A novelty that will be involved in the art of governance according to the principle of reason of State, will be the understanding of the State as a practice (Foucault, M., 2006, 329), or rather, as "a multiplicity of practices featuring particular rationalities"(Castro-Gómez, S., 2010, p. 45). The State will not be an institution or unit, it will be a field of intervention for different power strategies. Foucault's concern when studying the State is not to answer the questions of who is the legitimate sovereign; to what extend does his authority reach and where the insurmountable legal subject space begins; what are the conditions to get his domain legitimately, and why it becomes a usurper; to what extend do the prerogatives of sovereign reach and when the resistance rights of the subjects are activated. These questions, proper of political philosophy, will interest Foucault but themselves as components of a strategy of power, in whose response is at stake a whole political model that can give rise to both extensive rationality of governance, as the proper rationalities of the reason of State or state police, or a limited rationality as that of liberalism, which will make the promotion of freedom as the main strategy for the governance of men.

3.3 The Freedom Technique

With liberalism a reflected model of governance starts consistent in driving the behavior of those governed on the model of political economy. The liberal government is a "government of economic, biological and cultural processes", which ignores the attempt to state-regulate and in each detail the actions and events that take place within a territory (Foucault, M., 2006, p. 325), allowing, from its inner legality, the social processes taking place in a particular environment. In this sense liberalism differed from previous forms of governance deployed under the reason of State or the State police, which stipulated as sovereign prerogative the proper disposition of each of the elements of the kingdom.

Studies undertaken by Foucault on the occasion of his courses at the College de France, can be understood as a historical-political reconstruction of liberalism. Under this perspective, liberalism appears as a rationality of governance that aims at the production and management of freedom, which is the proper subject of liberal governance. But this is not about freedom as an ideology, that is, like one of those preformed realities to be protected from abuse of sovereign power, but as the result itself of the art of liberal governance, "whose function is to produce, insufflate, increase freedoms, introduce a plus of freedom by a plus of control and intervention "(Foucault, M., 2008B, p. 89). Because of the importance acquired by freedom as governance technology it is worth quoting at length below:

I use the term liberal primarily because this governmental practice that begins to settle does not conform to respect this or that freedom, ensure this or that freedom. More deeply, it is consumer of freedom. And it is to the extent that it can only work if there is indeed a set of freedoms: free market, freedom of the seller and the buyer, free exercise of the right to property, freedom of discussion, eventually freedom of expression, etc. Therefore, the new governmental reason needs of freedom, the new governmental art consumes freedom. It consumes freedom: that is, it is required to produce it. The new governmental art will then be presented as administrator of freedom, not in the sense of the imperative "be free" (...) Liberalism simply states the following: I will produce for you what is required for you to be free. I will try so that you have the freedom to be free (Foucault, M., 2008B, 84).

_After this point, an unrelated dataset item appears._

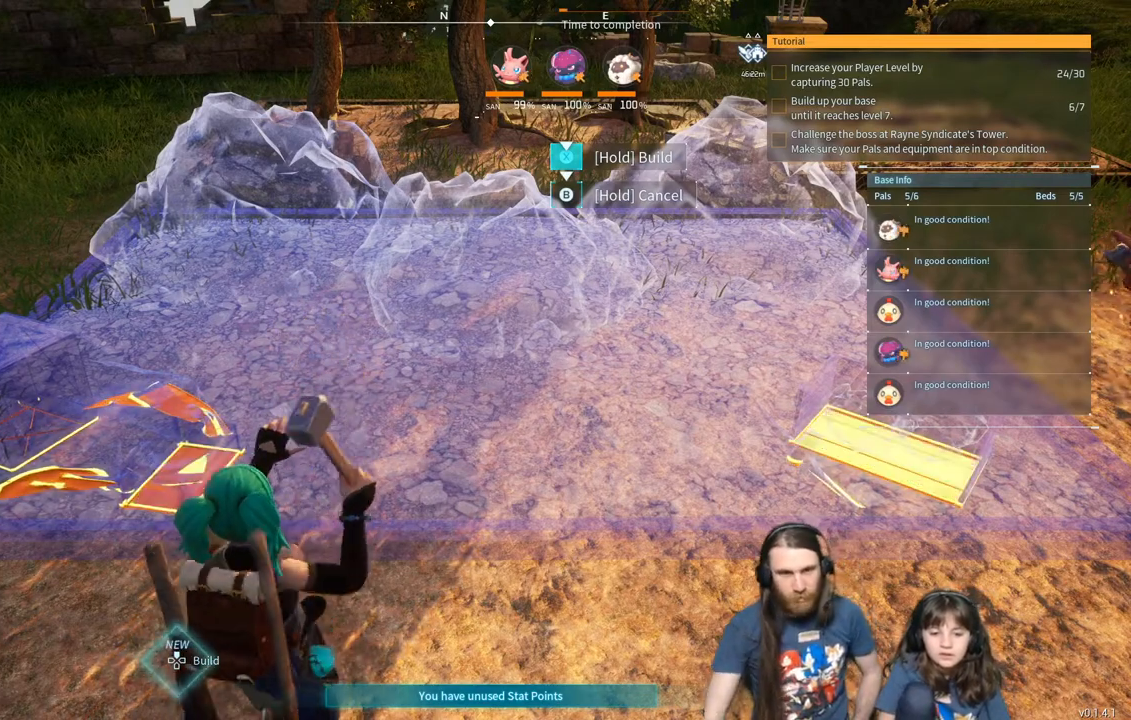
{"buttons": ["X"], "left_stick": "center", "right_stick": "center", "events": []}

In the political debate the freedom conceptual approaches are determined by the convergence of modern philosophical discourse and the illustrated legal discourse. While in the former freedom is the defining note of modern anthropology, in the latter is actually a pre-political relations that dominated can oppose to arbitrary governments. On the contrary, from Foucault’s perspective to reach freedom first we must walk the path of power relations, and find within freedom a scenario in which multiple government strategies are played. The difference would be that in the first perspective, liberalism operates as a normative discourse that prescribes the conditions of legitimate political existence. Liberalism and political appear well spaced, as two opposing and irreconcilable dimensions that intersect only to reproach their mutual excesses. By contrast, liberalism understood as an art of governance supposed to approach it from the effects it promotes as a technology of governance on economic and moral conduct of men.

For liberalism freedom is a political artifact (Lazarrato, M., 2006), a technical product emerged in a rationality of government that does not involve social processes (Foucault, M., 2006), but acts by enhancing self-regulation thereof. Liberalism makes freedom an ally of power (Foucault, M., 2006), and knows that to do so should make that the rules that govern the behavior of individuals and groups be immanent to the same social processes in which they are involved.

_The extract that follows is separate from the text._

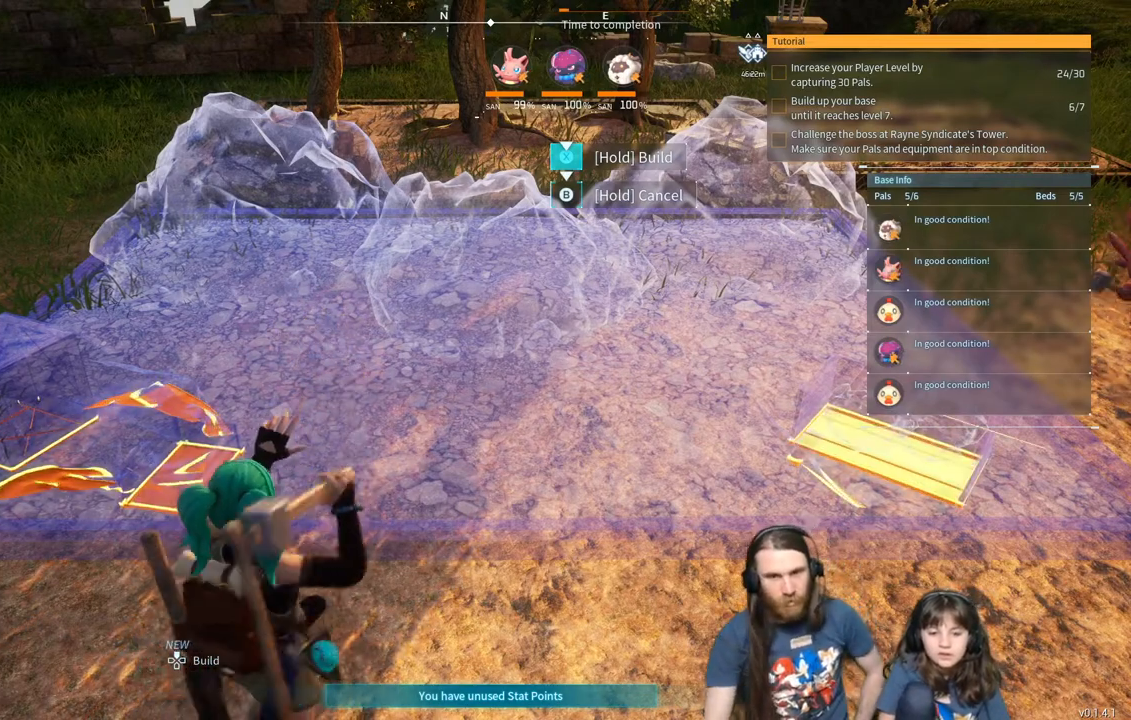
{"buttons": ["X"], "left_stick": "center", "right_stick": "center", "events": []}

From the study of the liberal governance, Foucault introduces some changes to his concept of disciplinary normalization, especially developed in his book Discipline and Punish. Liberalism leads to a special form of normalization, which does not involve the imposition of an external model that must be tailored to individuals, and from which normal and pathological is evaluated:

(...) Now, on the contrary, there will be a signaling of the normal and the abnormal, a signaling of the different curves of abnormality, and the normalizing operation will be to make interact these different powers of normalcy and ensure that the most unfavorable assimilate into the more favorable. We then have something that starts from normal and uses certain considered distributions to say the least, as more normal or, at any rate more favorable than others. And those distributions will be regarded as rules. Typically, the first is the normal and the rule follows from it, or it is fixed and meets its operational role starting from the study of normalities. Therefore, I would say that it is no longer a normation but rather, or strictly a normalization (Foucault, M., 2006, p. 86).

For liberalism as a technique of governance social phenomena have their own legality, which then, but only then, may be proposed as a rule or standard of conduct.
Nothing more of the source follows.